§ **Supplied data**

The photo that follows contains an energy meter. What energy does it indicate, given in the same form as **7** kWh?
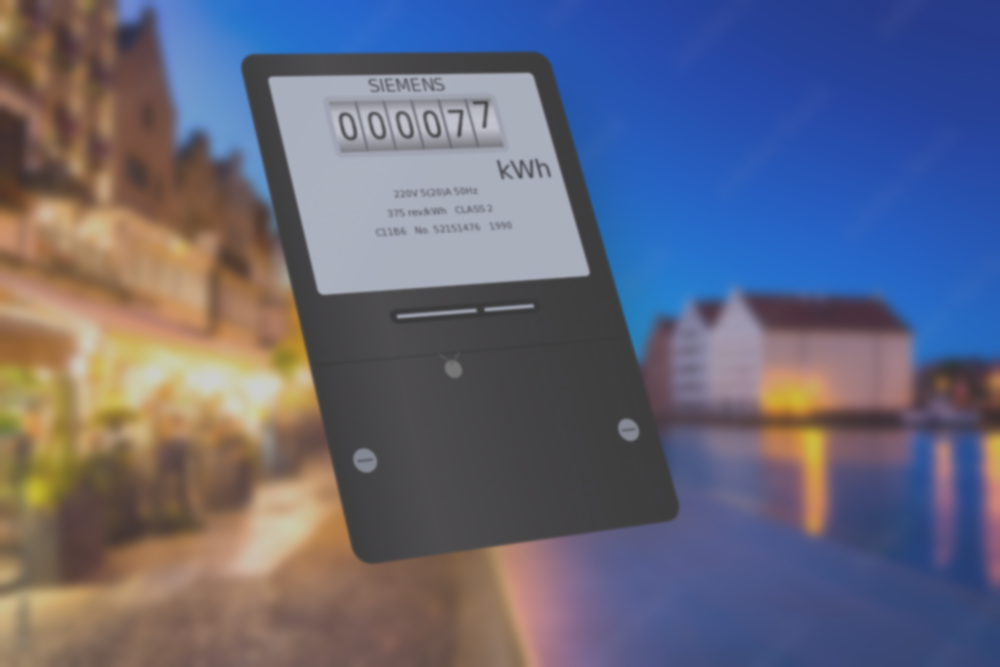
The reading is **77** kWh
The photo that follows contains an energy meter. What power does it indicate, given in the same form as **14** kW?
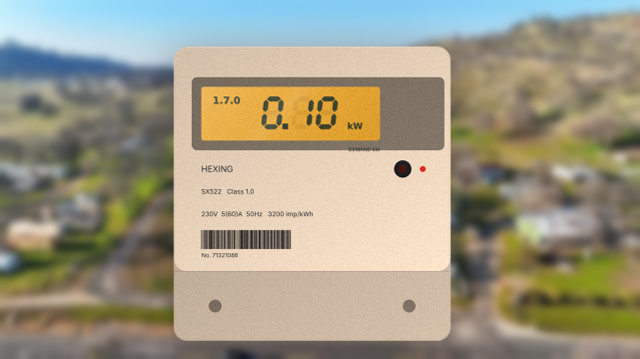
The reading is **0.10** kW
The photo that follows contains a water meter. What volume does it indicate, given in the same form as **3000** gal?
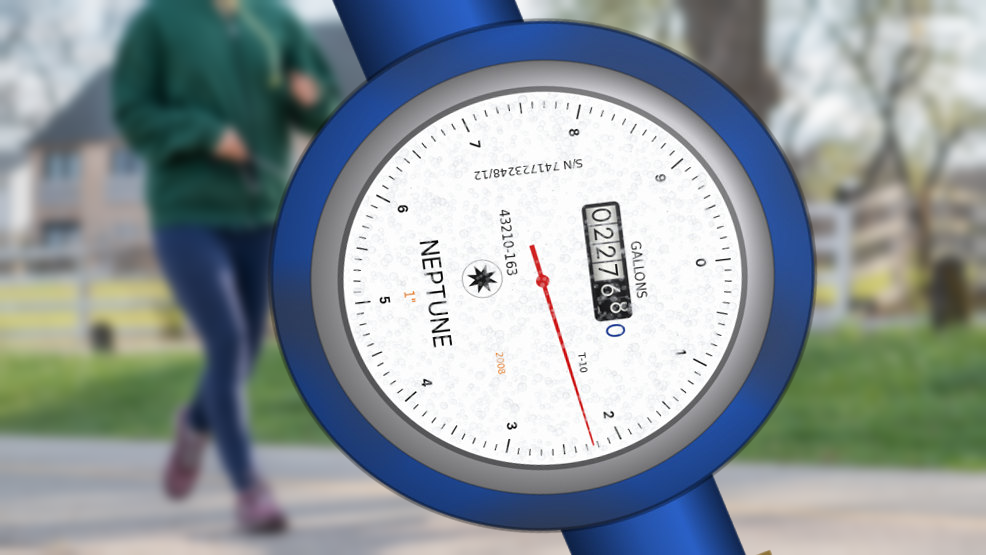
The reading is **227682.2** gal
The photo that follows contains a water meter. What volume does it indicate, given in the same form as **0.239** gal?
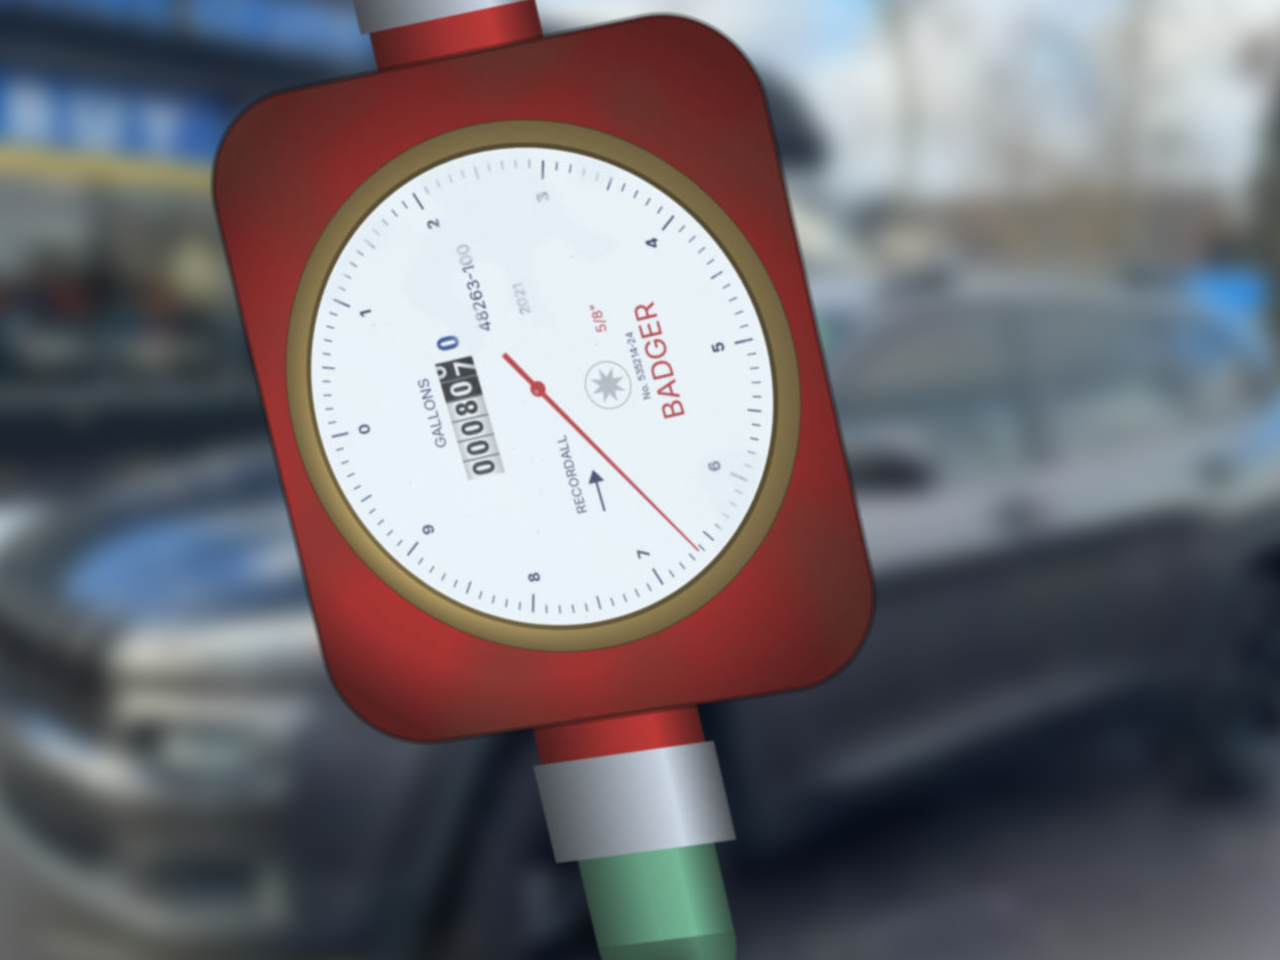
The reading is **8066.6** gal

§ **What the task requires**
Gather each line from the entries above that contains the word "meter", and copy those lines out in full. Uppercase and lowercase count as different.

§ **Result of this task**
The photo that follows contains an energy meter. What energy does it indicate, given in the same form as **7** kWh?
The photo that follows contains an energy meter. What power does it indicate, given in the same form as **14** kW?
The photo that follows contains a water meter. What volume does it indicate, given in the same form as **3000** gal?
The photo that follows contains a water meter. What volume does it indicate, given in the same form as **0.239** gal?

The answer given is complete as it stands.